Starting in December 2012, the Federal Reserve started buying $45 billion a month of long-term Treasuries. Part of the reason was to push down the interest rates on those Treasuries and boost the economy. But what if the Fed … had picked a price for long-term securities, and then figured out how much it would have to buy to get there? Then it would have said, “we aim to set the 10-year Treasury rate at 1.5 percent for the rest of the year” instead of “we will buy $45 billion a month of long-term Treasuries.” This is what the Fed does with short-term interest rates…
What difference would this have made? The first is that it would be far easier to understand what the Federal Reserve was trying to do over time. … The second is that it might have been easier. … the markets are unlikely to go against the Fed … the third is that if low interest rates are the new normal, through secular stagnation or otherwise, these tools will need to be formalized. …
The normal economic argument against this is that all the action can be done with the short-rate. … the real argument is political. … the Federal Reserve would be accused of planning the economy by setting long-term interest rates. So it essentially has to sneak around this argument by adjusting quantities. … As Greta R. Krippner notes in her excellent Capitalizing on Crisis, in 1982 Frank Morris of the Boston Fed argued against ending their disaster tour with monetarism by saying, “I think it would be a big mistake to acknowledge that we were willing to peg interest rates again. The presence of an [M1] target has sheltered the central bank from a direct sense of responsibility for interest rates.”
I agree with Mike: The failure of the Fed to announce a price target for long bonds is a clear sign of the political limits to monetary policy. (Keynes, incidentally, came to support fiscal policy only after observing the same constraints on the Bank of England in the 1920s.) There is a profound ideological resistance to acknowledging that monetary policy is a form of planning. For a vivid example of this ideology in the wild, just go to the FRED website and look up the Federal Funds rate.
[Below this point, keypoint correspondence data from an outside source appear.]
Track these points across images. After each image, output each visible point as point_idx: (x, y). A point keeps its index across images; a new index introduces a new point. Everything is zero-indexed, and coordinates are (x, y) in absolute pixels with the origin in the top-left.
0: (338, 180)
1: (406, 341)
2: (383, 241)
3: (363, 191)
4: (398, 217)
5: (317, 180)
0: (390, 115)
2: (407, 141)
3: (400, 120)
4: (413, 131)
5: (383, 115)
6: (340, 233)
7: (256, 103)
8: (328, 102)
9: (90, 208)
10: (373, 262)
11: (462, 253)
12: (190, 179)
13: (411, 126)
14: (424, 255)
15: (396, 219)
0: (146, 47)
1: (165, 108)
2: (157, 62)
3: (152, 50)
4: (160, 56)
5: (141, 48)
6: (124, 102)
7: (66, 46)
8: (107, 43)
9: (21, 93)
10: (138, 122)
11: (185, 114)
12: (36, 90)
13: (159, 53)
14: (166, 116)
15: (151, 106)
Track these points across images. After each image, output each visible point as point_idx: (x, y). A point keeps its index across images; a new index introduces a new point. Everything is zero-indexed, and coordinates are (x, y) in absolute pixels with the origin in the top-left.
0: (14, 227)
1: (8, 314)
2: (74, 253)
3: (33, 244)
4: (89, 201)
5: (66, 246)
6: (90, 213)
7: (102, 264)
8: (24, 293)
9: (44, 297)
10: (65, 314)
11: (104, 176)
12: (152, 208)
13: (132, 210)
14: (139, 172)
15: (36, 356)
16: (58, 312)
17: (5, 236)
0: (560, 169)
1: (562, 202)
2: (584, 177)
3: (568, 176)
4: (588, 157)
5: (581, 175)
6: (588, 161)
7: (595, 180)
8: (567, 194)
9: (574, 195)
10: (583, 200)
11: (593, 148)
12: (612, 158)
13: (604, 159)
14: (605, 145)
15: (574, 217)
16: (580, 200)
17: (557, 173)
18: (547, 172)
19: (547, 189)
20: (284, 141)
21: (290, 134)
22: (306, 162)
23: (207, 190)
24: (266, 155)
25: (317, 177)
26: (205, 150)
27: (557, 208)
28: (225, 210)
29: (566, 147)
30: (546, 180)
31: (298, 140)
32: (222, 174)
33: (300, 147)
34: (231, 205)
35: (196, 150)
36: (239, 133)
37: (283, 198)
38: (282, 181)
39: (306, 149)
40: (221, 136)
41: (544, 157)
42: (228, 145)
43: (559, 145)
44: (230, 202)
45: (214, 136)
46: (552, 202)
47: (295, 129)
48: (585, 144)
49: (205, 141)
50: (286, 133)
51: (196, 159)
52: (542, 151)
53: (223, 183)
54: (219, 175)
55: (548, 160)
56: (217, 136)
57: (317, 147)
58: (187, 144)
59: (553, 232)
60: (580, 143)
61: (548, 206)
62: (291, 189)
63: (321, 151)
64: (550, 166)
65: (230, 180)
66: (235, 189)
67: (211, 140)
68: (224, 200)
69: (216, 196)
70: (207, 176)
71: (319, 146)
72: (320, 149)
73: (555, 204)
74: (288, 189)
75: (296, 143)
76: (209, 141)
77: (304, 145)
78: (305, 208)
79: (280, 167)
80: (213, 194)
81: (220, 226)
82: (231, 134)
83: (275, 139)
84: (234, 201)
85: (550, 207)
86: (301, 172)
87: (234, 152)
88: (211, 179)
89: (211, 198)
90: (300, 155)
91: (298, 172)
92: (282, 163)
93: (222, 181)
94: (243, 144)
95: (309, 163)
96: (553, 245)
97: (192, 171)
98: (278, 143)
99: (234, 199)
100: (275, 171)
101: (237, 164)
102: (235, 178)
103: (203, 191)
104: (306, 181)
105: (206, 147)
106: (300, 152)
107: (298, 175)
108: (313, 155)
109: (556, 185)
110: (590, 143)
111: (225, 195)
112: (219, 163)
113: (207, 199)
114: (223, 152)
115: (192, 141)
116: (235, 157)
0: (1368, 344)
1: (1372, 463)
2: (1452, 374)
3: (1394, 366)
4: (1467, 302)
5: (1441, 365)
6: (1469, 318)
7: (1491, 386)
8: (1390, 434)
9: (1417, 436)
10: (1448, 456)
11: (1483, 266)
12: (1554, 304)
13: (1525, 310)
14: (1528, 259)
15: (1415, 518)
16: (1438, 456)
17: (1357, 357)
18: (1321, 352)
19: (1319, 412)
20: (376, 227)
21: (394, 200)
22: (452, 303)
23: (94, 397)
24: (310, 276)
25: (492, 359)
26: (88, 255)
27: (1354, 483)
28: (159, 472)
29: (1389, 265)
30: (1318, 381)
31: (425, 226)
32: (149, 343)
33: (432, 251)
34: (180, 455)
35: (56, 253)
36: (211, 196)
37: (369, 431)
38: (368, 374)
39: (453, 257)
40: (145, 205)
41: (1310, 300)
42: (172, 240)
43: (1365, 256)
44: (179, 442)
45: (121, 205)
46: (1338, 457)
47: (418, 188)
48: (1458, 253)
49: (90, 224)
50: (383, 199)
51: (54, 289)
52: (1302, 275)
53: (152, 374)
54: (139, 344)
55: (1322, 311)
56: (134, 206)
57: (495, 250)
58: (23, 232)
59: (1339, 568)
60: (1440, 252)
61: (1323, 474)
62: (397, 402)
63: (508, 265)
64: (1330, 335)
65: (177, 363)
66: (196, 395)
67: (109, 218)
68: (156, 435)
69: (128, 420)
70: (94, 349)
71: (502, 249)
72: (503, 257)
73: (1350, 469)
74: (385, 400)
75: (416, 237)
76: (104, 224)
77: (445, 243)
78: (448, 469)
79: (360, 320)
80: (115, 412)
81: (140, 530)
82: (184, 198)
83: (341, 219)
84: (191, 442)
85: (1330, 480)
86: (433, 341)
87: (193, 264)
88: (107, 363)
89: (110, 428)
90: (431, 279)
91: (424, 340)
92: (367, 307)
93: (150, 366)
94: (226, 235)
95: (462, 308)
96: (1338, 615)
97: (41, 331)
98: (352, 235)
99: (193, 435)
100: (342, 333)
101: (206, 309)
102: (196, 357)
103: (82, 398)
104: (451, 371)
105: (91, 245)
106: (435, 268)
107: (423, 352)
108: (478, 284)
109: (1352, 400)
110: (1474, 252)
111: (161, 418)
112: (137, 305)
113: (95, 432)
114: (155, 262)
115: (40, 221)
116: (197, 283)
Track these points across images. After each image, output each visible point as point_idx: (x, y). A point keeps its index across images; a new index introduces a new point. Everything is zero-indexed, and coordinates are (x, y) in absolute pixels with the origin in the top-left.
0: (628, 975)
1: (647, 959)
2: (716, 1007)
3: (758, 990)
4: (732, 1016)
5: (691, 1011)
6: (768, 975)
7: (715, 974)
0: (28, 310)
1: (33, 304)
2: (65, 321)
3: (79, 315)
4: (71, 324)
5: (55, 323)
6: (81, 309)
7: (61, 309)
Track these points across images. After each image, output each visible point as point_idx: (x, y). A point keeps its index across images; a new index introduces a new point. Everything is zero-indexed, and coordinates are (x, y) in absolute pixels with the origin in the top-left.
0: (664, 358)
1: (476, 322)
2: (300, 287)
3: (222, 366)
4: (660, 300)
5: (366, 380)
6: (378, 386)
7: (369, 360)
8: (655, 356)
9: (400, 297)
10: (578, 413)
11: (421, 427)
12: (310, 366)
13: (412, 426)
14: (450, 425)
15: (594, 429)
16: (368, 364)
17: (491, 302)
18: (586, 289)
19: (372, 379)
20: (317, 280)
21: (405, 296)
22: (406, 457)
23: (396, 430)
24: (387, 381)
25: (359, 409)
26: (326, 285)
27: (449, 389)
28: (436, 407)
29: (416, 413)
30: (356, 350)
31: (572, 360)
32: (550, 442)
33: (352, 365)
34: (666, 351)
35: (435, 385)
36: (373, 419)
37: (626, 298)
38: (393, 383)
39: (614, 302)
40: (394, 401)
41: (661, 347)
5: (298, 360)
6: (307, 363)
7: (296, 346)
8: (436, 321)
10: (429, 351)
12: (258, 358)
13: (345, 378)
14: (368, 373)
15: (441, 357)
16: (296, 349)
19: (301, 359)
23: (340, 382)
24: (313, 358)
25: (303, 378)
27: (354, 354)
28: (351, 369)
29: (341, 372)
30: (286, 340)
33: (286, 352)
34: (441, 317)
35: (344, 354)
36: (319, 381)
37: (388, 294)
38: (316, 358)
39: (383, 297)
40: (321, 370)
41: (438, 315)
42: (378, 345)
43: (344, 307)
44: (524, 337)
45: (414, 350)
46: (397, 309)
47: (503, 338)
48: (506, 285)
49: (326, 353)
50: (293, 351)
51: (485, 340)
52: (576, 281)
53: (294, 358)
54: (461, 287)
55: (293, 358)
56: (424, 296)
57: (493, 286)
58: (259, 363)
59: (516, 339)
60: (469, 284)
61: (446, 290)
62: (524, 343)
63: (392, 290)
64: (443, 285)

Deciding on the level of the Fed Funds rate is the primary responsibility of the Federal Reserve, it’s the job of Janet Yellen and the rest of the FOMC. But according to the official documentation, this rate is “essentially determined by the market” and merely “influenced by the Federal Reserve.” There is a profound resistance, inscribed right in the data, to the idea that interest rates are consciously chosen consciously rather than somehow determined naturally in the market.